I don’t think the difference between (c) and (d) matters much in a practical way. Obama has governed as a conservative, especially regarding his protection of business interests. Even his health care bill took care of hospitals and big pharma, quite possibly at the expense of the public option. Regardless of his motivations, he will only favor ordinary citizens over big business if he is presented with serious credible threats or if the decision can be easily nullified later.
seascraper says
Everybody is missing that the debt fight is a bad deal for Democrats, they are on the unpopular side of the issue.
You can’t just sail out some fifty cent slogan or self-serving explanation on dailykos and then expect that it’s going to sell in America. “The corporate jets and the yachts” or some other bullshit.
That’s the problem with the internet. You guys get yourselves all worked up in the echo chamber and then you can’t understand it when Obama can’t think the way you do, so obviously he’s evil or a wimp or a corporate tool… Obama has to live outside the echo chamber!
patrickfrank538 says
Without spending the time to go into arguing every point in this post, I will focus on his criticism of Obama on Healthcare. The claim made in the post is that Obama cared only about passing something historic, this is false. I was an intern at the DNC during the health care debate tasked with reading every letter sent into the white house suggesting certain policies. My job was to flag letters that touched upon 3 goals because those were the 3 goals that Obama wanted HC reform to achieve.
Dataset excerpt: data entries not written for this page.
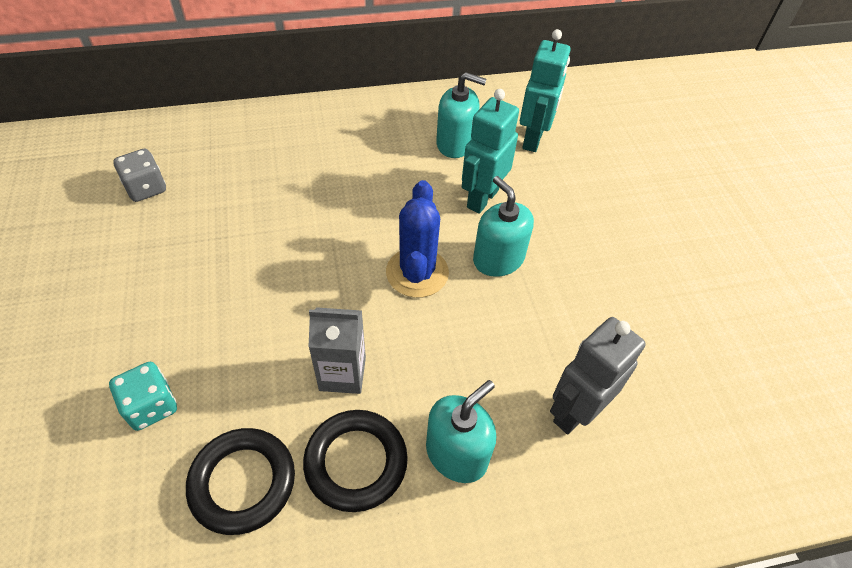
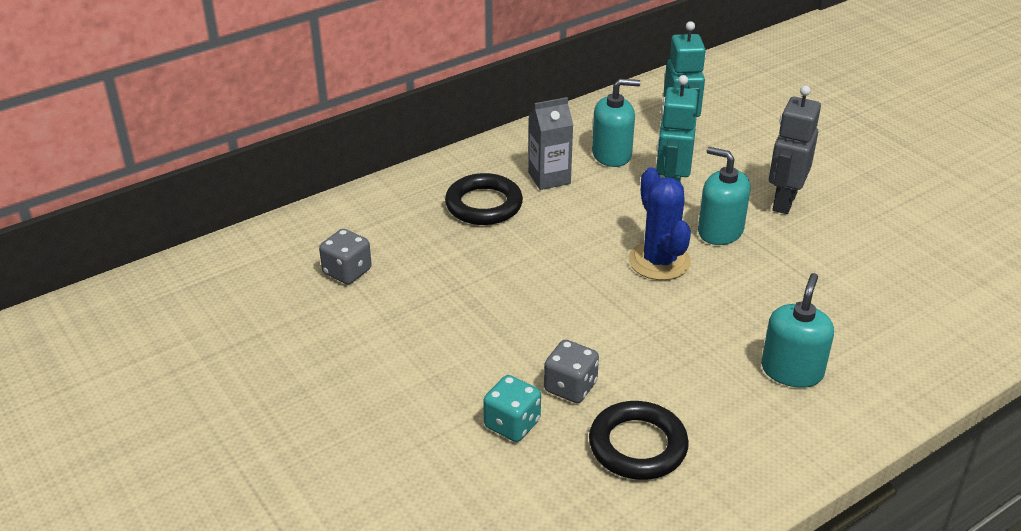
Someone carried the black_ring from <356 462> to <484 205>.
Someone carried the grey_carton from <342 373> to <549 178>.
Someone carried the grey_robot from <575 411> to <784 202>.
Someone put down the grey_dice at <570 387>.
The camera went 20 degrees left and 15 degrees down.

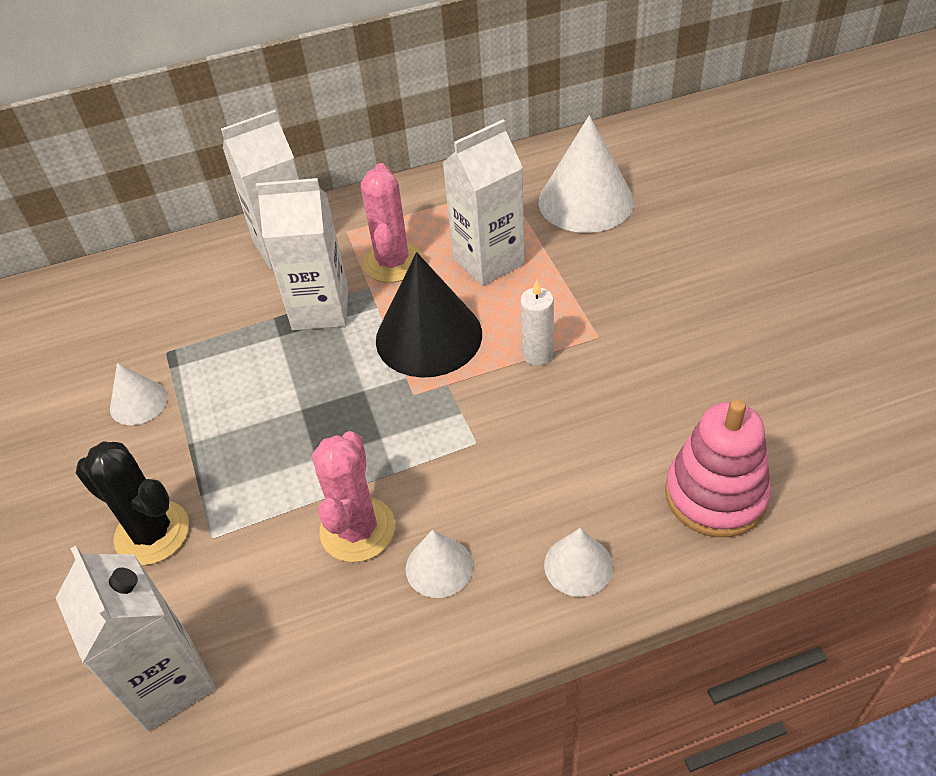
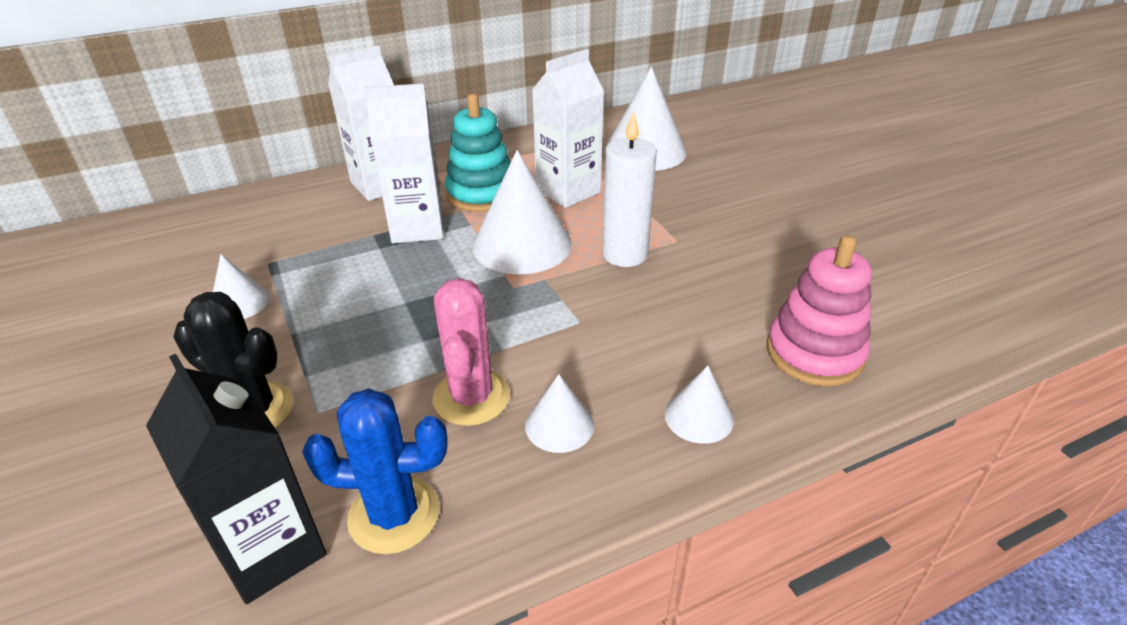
Someone repainted the white_carton at <168 681>, which became the black_carton at <271 550>.
Someone swapped the pink_cactus at <393 262> for the turquoise_stacking_toy at <481 194>.
Someone repainted the black_cone at <428 336>, which became the white_cone at <522 244>.
Someone scaled the white_candle at <537 354> by 1.60.
Someone put down the blue_cactus at <394 514>.
The camera went 10 degrees left and 10 degrees down.

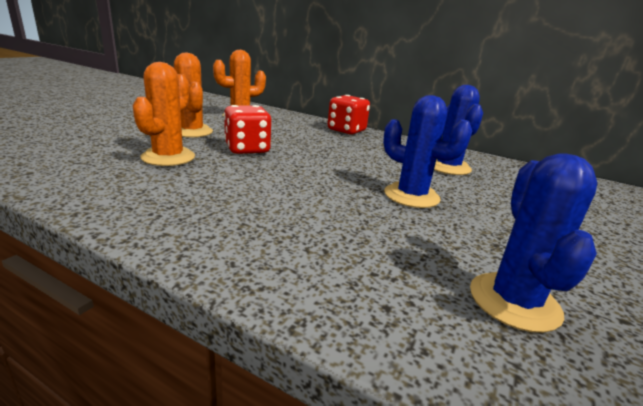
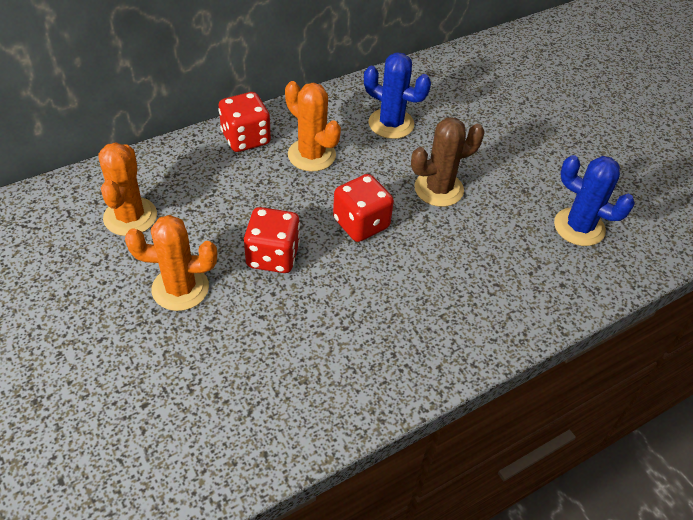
Someone carried the orange_cactus from <168 157> to <311 155>.
Someone repainted the blue_cactus at <411 196>, which became the brown_cactus at <438 189>.
Someone put down the red_dice at <361 223>.
The camera went 60 degrees left and 25 degrees up.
1. Cover 30million Americans (ACA does this)
2. End Insurance bad practices, patient’s bill of rights (ACA does this)
3. Bend the Cost Curve down (ACA does this)
Everything else was just symbolic, he didn’t want to fight WWIII over the public option because it was only about winning a political fight and not a big deal on achieving those 3 goals.
On the debt limit debate he secured a compromise that cuts no money from this years budget and forces a bi-partisan commission to come up with reasonable cuts otherwise the money will come from the military and from medicare providers (key point, providers, insurance companies, not seniors). He may not have gotten revenue enhancement in this deal, but he doesn’t have to sign an extension of the bush tax cuts either so now he gets to fight that battle not with Default as a backdrop, but with a stronger bargaining position.
The reality is that Obama is a poker player, and a conservative one at that. He will let the republicans bluff and win small pots over and over and wait until he has the cards before busting them…but it will happen.
No Democratic President since LBJ and FDR have achieved as many of their goals as Barack Obama and liberal anxiety over his position is much more about liberals wanting to beat republicans then about good policy.
Like I said…before you accept a thesis, check the premise.